20 septembre 2017
Vers le grand retour des blocs ? Ce nouvel ordre mondial qui se met en place pendant que l’Occident divisé rêve de multilatéralisme.
L’assemblée générale de l’ONU est l’occasion pour chaque pays de faire valoir sa vision du monde. Et le moins qu’on puisse dire, c’est qu’un décalage de plus en plus sérieux se creuse entre les différentes représentations.
Atlantico : Après un discours fleuve de Donald Trump à l’Assemblée générale des Nations-unies, les positions américaines semblent affirmées dans un monde qui semble aujourd’hui refermer la page de la fin de la guerre froide, se structurant autour de deux blocs, entre un monde occidental mené par les États Unis, et un bloc composé d’un bloc nouveau; entre Chine, Russie, Iran, et d’une Turquie encore hésitante. Quel a été le processus de formation de ce « nouvel ordre mondial », en quoi est-il en train de devenir une réalité ?
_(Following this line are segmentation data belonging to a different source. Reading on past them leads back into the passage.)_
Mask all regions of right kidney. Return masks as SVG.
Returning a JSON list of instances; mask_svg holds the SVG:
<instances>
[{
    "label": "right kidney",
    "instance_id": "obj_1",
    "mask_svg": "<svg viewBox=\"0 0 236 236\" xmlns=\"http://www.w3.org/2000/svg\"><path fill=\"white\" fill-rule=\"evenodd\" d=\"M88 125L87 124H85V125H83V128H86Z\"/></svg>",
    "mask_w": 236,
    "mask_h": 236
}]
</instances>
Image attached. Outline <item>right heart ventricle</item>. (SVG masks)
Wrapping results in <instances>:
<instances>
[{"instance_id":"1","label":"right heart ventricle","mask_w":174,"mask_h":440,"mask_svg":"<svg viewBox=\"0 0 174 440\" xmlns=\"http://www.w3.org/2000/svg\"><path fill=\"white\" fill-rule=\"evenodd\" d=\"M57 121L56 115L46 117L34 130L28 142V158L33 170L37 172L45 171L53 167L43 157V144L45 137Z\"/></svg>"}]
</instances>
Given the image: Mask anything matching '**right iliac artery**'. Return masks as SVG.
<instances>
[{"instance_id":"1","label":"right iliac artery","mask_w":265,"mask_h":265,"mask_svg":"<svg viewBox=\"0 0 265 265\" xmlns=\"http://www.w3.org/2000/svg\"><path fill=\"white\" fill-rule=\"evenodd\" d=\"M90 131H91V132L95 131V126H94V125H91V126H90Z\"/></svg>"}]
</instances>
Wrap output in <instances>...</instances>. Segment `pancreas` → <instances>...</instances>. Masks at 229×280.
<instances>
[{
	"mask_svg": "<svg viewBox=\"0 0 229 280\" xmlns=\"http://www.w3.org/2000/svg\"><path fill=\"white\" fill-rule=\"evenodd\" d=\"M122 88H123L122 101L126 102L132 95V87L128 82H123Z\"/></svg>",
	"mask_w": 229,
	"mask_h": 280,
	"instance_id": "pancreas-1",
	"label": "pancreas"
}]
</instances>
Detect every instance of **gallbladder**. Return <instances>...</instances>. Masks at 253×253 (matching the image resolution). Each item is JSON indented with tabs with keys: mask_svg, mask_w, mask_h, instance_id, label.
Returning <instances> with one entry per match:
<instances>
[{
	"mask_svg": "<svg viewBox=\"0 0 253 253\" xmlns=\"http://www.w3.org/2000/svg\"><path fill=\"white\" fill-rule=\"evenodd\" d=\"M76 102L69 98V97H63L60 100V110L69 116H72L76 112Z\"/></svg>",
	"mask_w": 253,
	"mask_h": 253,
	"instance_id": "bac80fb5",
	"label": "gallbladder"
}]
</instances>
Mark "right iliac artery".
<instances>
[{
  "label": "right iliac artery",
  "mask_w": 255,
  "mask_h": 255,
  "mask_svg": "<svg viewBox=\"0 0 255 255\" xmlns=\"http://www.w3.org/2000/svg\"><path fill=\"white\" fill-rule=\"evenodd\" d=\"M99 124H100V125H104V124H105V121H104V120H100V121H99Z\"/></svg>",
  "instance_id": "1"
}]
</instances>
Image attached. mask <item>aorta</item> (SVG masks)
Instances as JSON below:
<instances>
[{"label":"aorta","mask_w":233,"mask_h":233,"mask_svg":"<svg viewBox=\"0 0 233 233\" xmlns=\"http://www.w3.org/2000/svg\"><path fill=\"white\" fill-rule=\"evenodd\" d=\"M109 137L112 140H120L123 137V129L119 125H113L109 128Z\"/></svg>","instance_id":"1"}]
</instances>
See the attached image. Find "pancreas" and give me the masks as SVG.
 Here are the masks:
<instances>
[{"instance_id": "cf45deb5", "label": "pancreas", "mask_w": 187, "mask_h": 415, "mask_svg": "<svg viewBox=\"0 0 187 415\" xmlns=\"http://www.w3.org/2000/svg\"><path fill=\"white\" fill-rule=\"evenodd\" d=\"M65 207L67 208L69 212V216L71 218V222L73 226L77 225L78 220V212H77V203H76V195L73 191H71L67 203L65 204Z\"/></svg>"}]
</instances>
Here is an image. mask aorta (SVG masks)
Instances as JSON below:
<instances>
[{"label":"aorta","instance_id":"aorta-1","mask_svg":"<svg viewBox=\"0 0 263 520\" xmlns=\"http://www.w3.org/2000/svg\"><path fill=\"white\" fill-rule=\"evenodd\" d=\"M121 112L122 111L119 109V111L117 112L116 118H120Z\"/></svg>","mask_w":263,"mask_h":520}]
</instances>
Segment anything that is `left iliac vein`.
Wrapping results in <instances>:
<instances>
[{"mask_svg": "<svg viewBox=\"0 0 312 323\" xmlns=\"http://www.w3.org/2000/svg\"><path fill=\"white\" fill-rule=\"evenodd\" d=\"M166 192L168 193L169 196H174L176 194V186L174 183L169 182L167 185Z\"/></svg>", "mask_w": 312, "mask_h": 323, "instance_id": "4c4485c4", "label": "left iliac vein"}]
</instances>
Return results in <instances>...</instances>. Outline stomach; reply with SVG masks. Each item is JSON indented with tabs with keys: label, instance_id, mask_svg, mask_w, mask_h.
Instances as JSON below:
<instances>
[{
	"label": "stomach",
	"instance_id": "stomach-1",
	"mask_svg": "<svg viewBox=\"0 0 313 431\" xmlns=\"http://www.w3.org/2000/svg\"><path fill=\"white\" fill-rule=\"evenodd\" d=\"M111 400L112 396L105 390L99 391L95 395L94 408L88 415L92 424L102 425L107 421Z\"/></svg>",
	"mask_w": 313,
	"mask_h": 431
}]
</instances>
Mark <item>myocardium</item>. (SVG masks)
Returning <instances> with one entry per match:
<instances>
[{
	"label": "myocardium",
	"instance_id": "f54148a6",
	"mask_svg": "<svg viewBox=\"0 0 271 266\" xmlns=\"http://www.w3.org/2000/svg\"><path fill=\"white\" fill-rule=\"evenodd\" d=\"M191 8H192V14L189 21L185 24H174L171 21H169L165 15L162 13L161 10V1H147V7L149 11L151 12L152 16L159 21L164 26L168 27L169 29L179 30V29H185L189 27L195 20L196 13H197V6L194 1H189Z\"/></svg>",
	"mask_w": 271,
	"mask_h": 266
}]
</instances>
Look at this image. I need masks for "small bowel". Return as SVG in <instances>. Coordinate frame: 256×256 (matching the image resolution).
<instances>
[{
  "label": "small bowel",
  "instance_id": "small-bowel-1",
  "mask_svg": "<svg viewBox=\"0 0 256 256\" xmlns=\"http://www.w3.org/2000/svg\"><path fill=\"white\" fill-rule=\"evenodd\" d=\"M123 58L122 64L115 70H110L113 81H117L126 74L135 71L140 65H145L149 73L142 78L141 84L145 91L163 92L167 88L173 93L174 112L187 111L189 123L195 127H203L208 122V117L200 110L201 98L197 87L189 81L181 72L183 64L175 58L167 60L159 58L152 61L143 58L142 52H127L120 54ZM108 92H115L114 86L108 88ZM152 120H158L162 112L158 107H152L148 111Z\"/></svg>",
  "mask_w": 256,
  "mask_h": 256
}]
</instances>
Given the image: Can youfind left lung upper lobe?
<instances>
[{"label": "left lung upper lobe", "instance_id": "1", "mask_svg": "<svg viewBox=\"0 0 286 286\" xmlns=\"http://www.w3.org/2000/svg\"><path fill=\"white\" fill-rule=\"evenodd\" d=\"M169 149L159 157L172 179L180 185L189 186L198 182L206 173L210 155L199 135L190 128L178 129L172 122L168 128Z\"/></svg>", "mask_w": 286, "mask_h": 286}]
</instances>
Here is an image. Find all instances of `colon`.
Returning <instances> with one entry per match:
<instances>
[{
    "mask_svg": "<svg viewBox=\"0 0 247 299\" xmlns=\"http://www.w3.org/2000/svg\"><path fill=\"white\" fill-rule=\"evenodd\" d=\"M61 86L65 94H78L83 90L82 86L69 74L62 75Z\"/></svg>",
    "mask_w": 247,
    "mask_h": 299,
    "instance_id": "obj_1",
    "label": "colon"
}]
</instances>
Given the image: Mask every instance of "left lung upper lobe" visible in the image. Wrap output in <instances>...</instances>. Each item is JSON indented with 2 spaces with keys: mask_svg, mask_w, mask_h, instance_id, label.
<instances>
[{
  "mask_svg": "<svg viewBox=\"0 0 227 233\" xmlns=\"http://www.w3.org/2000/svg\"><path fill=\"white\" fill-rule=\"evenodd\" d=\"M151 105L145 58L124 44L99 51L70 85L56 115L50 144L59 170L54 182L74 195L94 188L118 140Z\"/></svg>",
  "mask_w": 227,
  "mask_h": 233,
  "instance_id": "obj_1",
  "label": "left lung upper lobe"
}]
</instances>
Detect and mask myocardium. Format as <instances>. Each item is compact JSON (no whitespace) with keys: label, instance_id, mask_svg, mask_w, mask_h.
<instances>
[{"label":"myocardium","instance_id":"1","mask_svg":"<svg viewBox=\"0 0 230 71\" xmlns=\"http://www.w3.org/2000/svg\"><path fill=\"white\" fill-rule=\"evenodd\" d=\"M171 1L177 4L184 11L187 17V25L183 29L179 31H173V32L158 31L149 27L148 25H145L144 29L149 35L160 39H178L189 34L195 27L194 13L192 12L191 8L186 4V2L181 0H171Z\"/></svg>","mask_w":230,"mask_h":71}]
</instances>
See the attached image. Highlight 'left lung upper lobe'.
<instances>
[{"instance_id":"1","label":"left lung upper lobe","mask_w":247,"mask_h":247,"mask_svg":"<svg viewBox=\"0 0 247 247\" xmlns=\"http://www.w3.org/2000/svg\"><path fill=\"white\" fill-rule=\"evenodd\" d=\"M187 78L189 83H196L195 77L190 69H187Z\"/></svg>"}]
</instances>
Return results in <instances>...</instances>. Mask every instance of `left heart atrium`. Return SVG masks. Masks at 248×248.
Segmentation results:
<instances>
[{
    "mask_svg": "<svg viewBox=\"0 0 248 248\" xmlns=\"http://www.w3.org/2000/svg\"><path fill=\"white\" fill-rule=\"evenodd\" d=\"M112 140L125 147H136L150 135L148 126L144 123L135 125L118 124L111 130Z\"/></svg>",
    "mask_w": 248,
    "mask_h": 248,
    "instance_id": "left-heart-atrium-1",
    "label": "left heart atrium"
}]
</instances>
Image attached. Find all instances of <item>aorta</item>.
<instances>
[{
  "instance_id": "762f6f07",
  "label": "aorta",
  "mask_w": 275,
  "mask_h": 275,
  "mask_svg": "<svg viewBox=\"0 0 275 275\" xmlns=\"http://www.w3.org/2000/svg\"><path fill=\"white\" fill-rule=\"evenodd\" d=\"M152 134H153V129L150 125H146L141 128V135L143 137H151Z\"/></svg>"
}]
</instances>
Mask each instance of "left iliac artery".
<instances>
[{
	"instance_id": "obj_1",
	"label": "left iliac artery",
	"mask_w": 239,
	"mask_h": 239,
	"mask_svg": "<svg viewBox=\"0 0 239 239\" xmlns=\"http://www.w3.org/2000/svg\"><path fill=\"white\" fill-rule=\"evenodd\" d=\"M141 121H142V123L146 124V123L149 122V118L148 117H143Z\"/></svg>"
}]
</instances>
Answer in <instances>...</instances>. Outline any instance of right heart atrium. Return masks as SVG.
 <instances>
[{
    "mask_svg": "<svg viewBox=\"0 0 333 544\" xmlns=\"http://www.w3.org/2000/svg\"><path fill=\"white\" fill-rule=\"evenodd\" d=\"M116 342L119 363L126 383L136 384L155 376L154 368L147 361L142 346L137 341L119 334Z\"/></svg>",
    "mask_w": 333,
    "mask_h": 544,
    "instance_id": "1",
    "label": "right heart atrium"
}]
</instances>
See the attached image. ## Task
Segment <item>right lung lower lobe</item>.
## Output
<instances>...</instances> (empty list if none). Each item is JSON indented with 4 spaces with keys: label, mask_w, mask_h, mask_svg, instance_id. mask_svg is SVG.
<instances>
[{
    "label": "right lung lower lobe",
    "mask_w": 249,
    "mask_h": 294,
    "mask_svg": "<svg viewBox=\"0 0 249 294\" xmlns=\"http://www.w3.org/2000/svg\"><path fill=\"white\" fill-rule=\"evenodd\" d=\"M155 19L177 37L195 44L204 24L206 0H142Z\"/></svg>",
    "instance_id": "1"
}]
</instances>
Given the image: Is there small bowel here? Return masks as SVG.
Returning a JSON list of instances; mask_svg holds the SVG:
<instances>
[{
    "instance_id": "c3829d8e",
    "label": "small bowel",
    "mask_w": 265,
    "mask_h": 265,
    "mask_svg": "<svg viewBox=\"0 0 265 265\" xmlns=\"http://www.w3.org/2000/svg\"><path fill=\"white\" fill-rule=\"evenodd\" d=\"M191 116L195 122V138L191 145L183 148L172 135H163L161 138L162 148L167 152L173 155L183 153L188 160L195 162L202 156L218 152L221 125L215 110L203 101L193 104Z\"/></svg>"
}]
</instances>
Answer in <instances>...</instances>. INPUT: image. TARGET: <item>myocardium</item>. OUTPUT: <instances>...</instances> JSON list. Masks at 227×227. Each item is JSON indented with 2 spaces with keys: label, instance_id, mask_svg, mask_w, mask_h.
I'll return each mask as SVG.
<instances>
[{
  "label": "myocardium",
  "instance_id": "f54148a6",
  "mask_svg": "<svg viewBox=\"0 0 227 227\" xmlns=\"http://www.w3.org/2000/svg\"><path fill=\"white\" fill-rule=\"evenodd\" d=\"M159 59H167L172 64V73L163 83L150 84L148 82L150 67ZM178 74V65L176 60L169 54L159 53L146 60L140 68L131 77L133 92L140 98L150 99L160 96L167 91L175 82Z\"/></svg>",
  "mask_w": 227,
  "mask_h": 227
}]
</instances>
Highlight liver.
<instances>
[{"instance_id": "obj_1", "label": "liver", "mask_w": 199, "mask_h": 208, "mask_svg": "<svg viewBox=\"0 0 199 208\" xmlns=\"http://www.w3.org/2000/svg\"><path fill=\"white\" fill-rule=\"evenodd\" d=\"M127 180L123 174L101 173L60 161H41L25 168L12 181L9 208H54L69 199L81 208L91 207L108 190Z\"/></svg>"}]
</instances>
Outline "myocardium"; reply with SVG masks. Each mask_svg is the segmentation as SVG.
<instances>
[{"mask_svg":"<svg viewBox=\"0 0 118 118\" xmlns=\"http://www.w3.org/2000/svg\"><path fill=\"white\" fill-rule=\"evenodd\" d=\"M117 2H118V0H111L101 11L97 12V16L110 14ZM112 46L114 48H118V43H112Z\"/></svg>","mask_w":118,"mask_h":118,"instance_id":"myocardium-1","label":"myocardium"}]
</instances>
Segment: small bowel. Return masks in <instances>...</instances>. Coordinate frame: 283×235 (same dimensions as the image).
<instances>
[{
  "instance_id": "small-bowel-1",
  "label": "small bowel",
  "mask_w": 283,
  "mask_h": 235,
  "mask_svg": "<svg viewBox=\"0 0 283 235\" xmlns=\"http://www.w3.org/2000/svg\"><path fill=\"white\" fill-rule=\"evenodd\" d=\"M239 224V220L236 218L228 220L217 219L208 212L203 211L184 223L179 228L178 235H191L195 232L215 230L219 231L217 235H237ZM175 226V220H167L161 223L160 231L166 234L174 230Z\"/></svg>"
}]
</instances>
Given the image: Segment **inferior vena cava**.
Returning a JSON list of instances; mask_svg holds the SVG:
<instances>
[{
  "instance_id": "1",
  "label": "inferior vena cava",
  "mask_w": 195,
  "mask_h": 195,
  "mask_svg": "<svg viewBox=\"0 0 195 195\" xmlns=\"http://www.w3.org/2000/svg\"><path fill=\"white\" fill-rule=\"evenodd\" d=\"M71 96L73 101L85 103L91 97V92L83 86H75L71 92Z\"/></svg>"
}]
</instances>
Philippe Fabry : L’idée des deux blocs pourrait donner faussement l’illusion que nous sommes revenus à quelque chose comme la bipolarité de la guerre froide. Ce n’est certainement pas le cas : les États-Unis demeurent la seule hyperpuissance mondiale ; ni la Chine, ni la Russie ne peuvent rivaliser non seulement en termes de puissance militaire globale, mais surtout en termes de réseau d’alliance : chacun de ces pays est plutôt isolé dans sa région, et cela vaut aussi pour l’Iran et, de plus en plus, la Turquie. Par ailleurs, contrairement à l’époque de la Guerre froide, ce groupe de contestataires de l’ordre international ne bénéficie pas du ressort d’une idéologie puissante permettant de séduire des partisans à l’étranger et de redouter un effet domino ; on ne séduit pas grand-monde en invoquant seulement le droit de défendre ses intérêts, voire ambitions, nationales, et la realpolitik. Enfin, il faut garder à l’esprit que chacun des états appartenant à ce front contestataire de l’ordre américain, spécifiquement les deux géants russe et chinois, ont leur propre agenda et sont plutôt des alliés objectifs qu’autre chose.
En réalité, ce à quoi l’on assiste n’est pas la formation d’un nouvel ordre mondial, c’est seulement une fronde contre l’ordre mondial existant. Quel est cet ordre mondial ? Une monarchie tempérée des États-Unis d’Amérique sur le monde. Je m’explique : ce à quoi nous assistons au niveau mondial depuis 1945 et la mise en place de l’ONU est parfaitement similaire à ce qui s’est passé, à une autre échelle, dans tous les grands pays d’Europe, à savoir la construction d’un État central par la monarchie. Partout, les monarchies européennes ont réussi à construire un État en dépassant la féodalité, qui est un éclatement de la puissance publique en une multitude d’acteurs. Au départ, le monarque n’était qu’un aristocrate parmi d’autres, souvent élu par un conseil de pairs, les « grands » qui gouvernaient leurs territoires de façon autonome. Le dépassement de la féodalité a été possible par la constitution d’assemblées représentatives du royaume : les États Généraux en France, le Parlement modèle en Angleterre, le Reichstag dans le Saint Empire, le Zemski Sobor en Russie, le Riksdag en Suède, le Rigsdag au Danemark, etc. L’institution de ces assemblées a permis partout aux princes, suzerains dans l’ordre féodal, de devenir véritablement souverains, détenteurs d’un pouvoir d’une autre nature, qui ne dépendait plus du consentement des pairs. La plupart des sujets des royaumes y trouvaient leur compte, et soutenaient généralement ce mouvement. Les grands seigneurs féodaux, en revanche, y perdaient leur autonomie et leur pouvoir, et dans toutes les histoires nationales européennes, on retrouve des périodes de fronde aristocratique, dont le souverain sortait généralement vainqueur et son pouvoir renforcé, car non seulement la défaite affaiblissait les contestataires, mais elle rappelait au reste du corps social combien l’ordre féodal était instable et dangereux, et l’ordre monarchique sûr et apaisé, ce qui facilitait de nouvelles avancées du pouvoir monarchique.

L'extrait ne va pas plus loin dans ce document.